President Donald Trump's former campaign chairman Paul Manafort on Tuesday was found guilty of eight criminal counts, including five counts of tax fraud.

Manafort was also found guilty of two counts of bank fraud and one count of failing to file foreign bank account reports.

In a note to U.S. District Court Judge T.S. Ellis, the jurors said they had not reached a consensus on the 10 remaining counts in the bank fraud and tax crimes trial. Ellis, in turn, declared a mistrial on those 10 counts.
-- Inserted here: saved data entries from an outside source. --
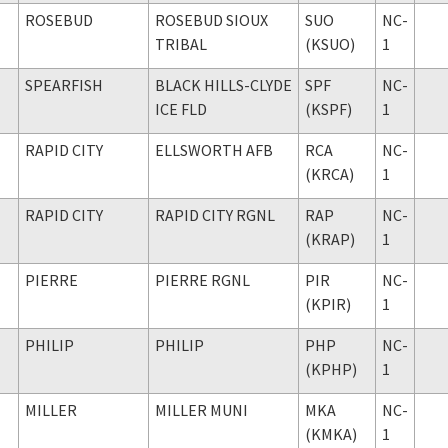
ROSEBUD
ROSEBUD SIOUX
SUO
NC-
TRIBAL
(KSUO)
1
SPEARFISH
BLACK HILLS-CLYDE
SPF
NC-
ICE FLD
(KSPF)
1
RAPID CITY
ELLSWORTH AFB
RCA
NC-
(KRCA)
1
RAPID CITY
RAPID CITY RGNL
RAP
NC-
(KRAP)
1
PIERRE
PIERRE RGNL
PIR
NC-
(KPIR)
1
PHILIP
PHILIP
PHP
NC-
(KPHP)
1
MILLER
MILLER MUNI
MKA
NC-
(KMKA)
1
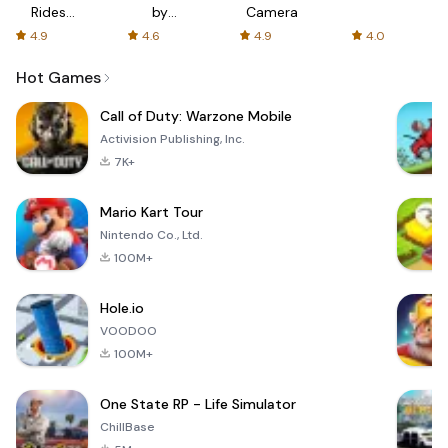
Rides
by
Camera
with fair
AFTVnews
4.9
4.6
4.9
4.0
fares
Hot Games
Call of Duty: Warzone Mobile
Activision Publishing, Inc.
7K+
Mario Kart Tour
Nintendo Co., Ltd.
100M+
Hole.io
VOODOO
100M+
One State RP - Life Simulator
ChillBase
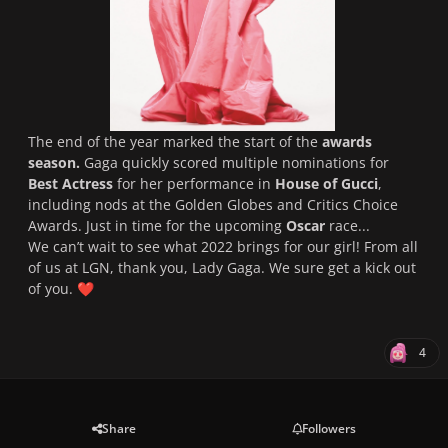
The end of the year marked the start of the
awards
season.
Gaga quickly scored multiple nominations for
Best Actress
for her performance in
House of Gucci
,
including nods at the Golden Globes and Critics Choice
Awards. Just in time for the upcoming
Oscar
race...
We can’t wait to see what 2022 brings for our girl! From all
of us at LGN, thank you, Lady Gaga. We sure get a kick out
of you.
❤️
4
Share
Followers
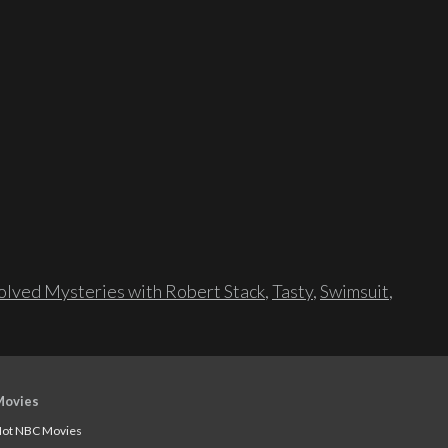
lved Mysteries with Robert Stack
,
Tasty
,
Swimsuit
,
Movies
ot NBC Movies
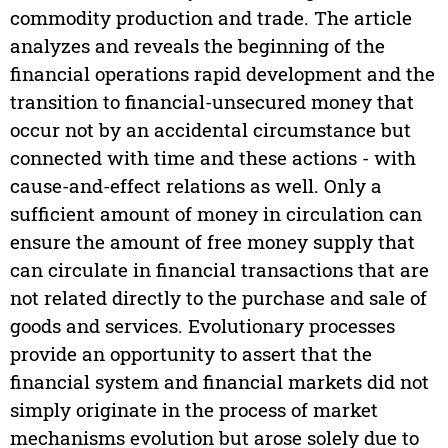
commodity production and trade. The article
analyzes and reveals the beginning of the
financial operations rapid development and the
transition to financial-unsecured money that
occur not by an accidental circumstance but
connected with time and these actions - with
cause-and-effect relations as well. Only a
sufficient amount of money in circulation can
ensure the amount of free money supply that
can circulate in financial transactions that are
not related directly to the purchase and sale of
goods and services. Evolutionary processes
provide an opportunity to assert that the
financial system and financial markets did not
simply originate in the process of market
mechanisms evolution but arose solely due to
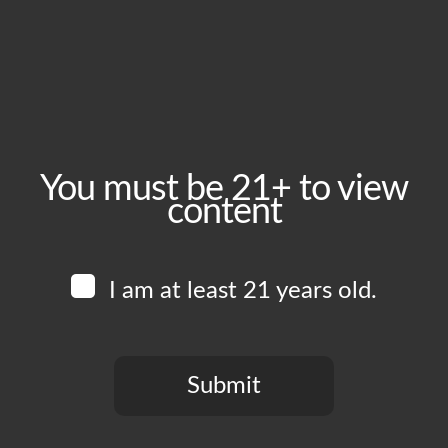
November 21, 2025
Time:
4:00 pm - 11:00 pm
Event Category:
Food Vendors
You must be 21+ to view
content
Website:
www.instagram.com/lockedown_bbq
I am at least 21 years old.
Venue
Boomtown Brewery
700 Jackson St
Submit
Los Angeles
,
CA
90012
United States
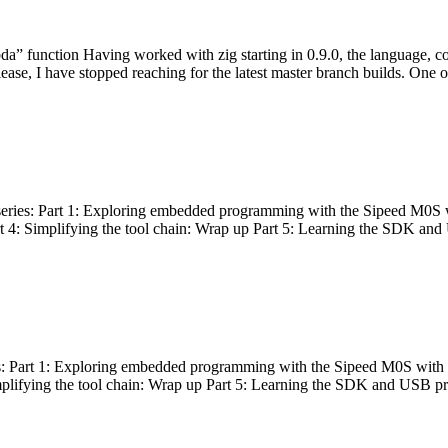
bda” function Having worked with zig starting in 0.9.0, the language, c
lease, I have stopped reaching for the latest master branch builds. One of
g series: Part 1: Exploring embedded programming with the Sipeed M0S 
rt 4: Simplifying the tool chain: Wrap up Part 5: Learning the SDK and
s: Part 1: Exploring embedded programming with the Sipeed M0S with t
implifying the tool chain: Wrap up Part 5: Learning the SDK and USB pr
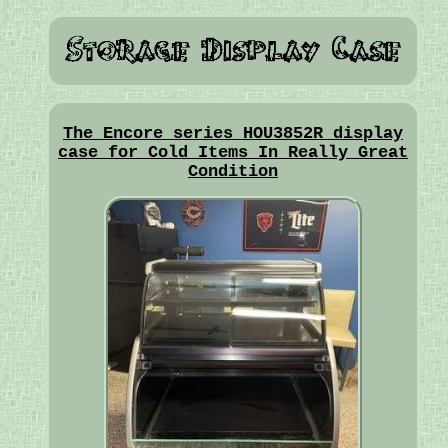
The Encore series HOU3852R display
case for Cold Items In Really Great
Condition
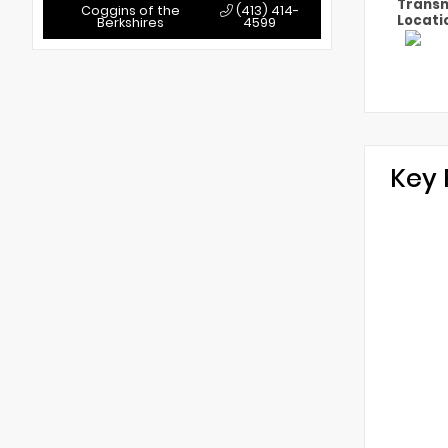
Transm
Coggins of the
(413) 414-
Locati
Berkshires
4599
Key 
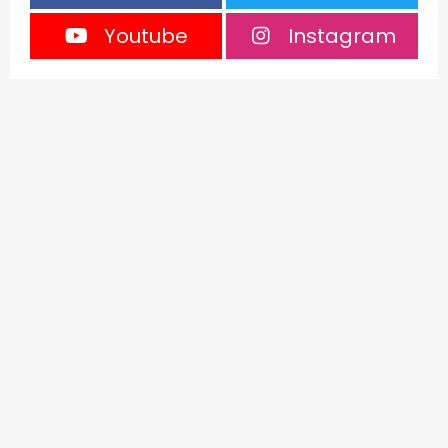
Youtube
Instagram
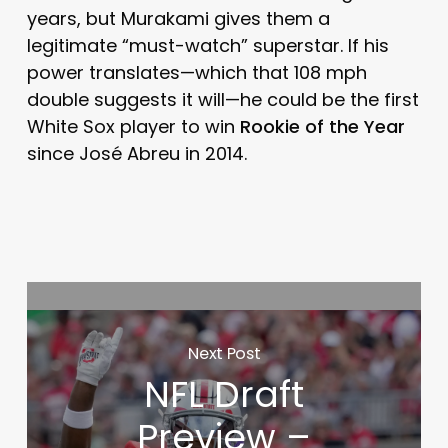
years, but Murakami gives them a
legitimate “must-watch” superstar. If his
power translates—which that 108 mph
double suggests it will—he could be the first
White Sox player to win
Rookie of the Year
since José Abreu in 2014.
Next Post
NFL Draft
Preview –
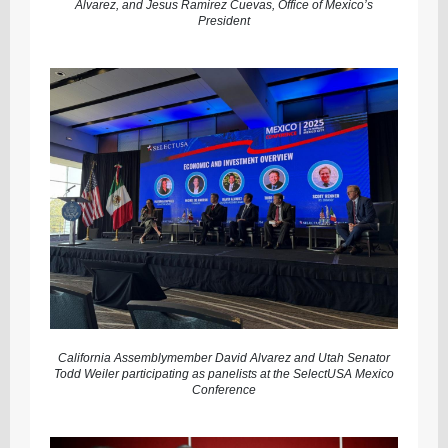
Alvarez, and Jesus Ramirez Cuevas, Office of Mexico’s
President
California Assemblymember David Alvarez and Utah Senator
Todd Weiler participating as panelists at the SelectUSA Mexico
Conference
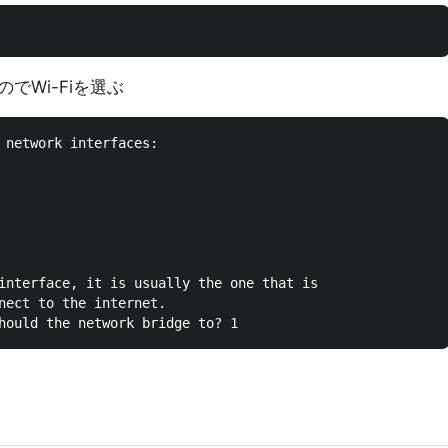
でWi-Fiを選ぶ
 network interfaces:

interface, it is usually the one that is

nect to the internet.
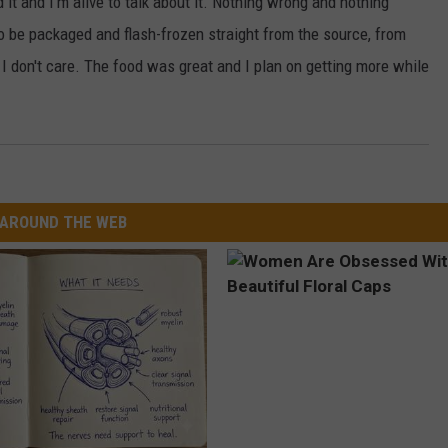
ed it and I'm alive to talk about it. Nothing wrong and nothing
 be packaged and flash-frozen straight from the source, from
t, I don't care. The food was great and I plan on getting more while
AROUND THE WEB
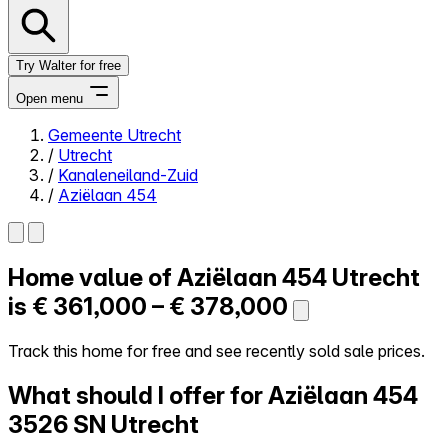
Try Walter for free
Open menu
Gemeente Utrecht
/
Utrecht
Close menu
/
Kanaleneiland-Zuid
/
Aziëlaan 454
Home value of
Aziëlaan 454
Utrecht
Self-service
All-in-One
is
€ 361,000 – € 378,000
Reviews
Our Pricing
Track this home for free and see recently sold sale prices.
Log in
What should I offer for Aziëlaan 454
Try Walter for free
3526 SN Utrecht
The Alexandria, Virginia criminal trial was the first borne of charges lodged by special counsel Robert Mueller's investigation into Russian interference in the 2016 campaign. Manafort, 69, faces another federal trial in September in Washington, D.C., which also stems from the Russia probe.

At the end of the 16-day trial, the jury's verdict arrived at nearly the same moment that Trump's longtime personal lawyer, Michael Cohen, pleaded guilty to tax fraud and making an excessive campaign contribution.

Mueller's prosecutors called 27 witnesses to testify against Manafort, and submitted more than 350 exhibits.

Manafort's defense team, in contrast, called no witnesses at the trial and introduced just 12 exhibits into evidence.

The jury's verdict in the trial arrived after four days of deliberation.

Among the prosecution's witnesses was Manafort's former business associate, Rick Gates, who also had worked on the presidential campaign of Donald Trump in 2016.

Gates pleaded guilty earlier this year to conspiracy and making false statements. He has not yet been sentenced.

The charges against Manafort and Gates were connected to their consulting work for a pro-Russia political party in Ukraine, and not to their work on the Trump campaign.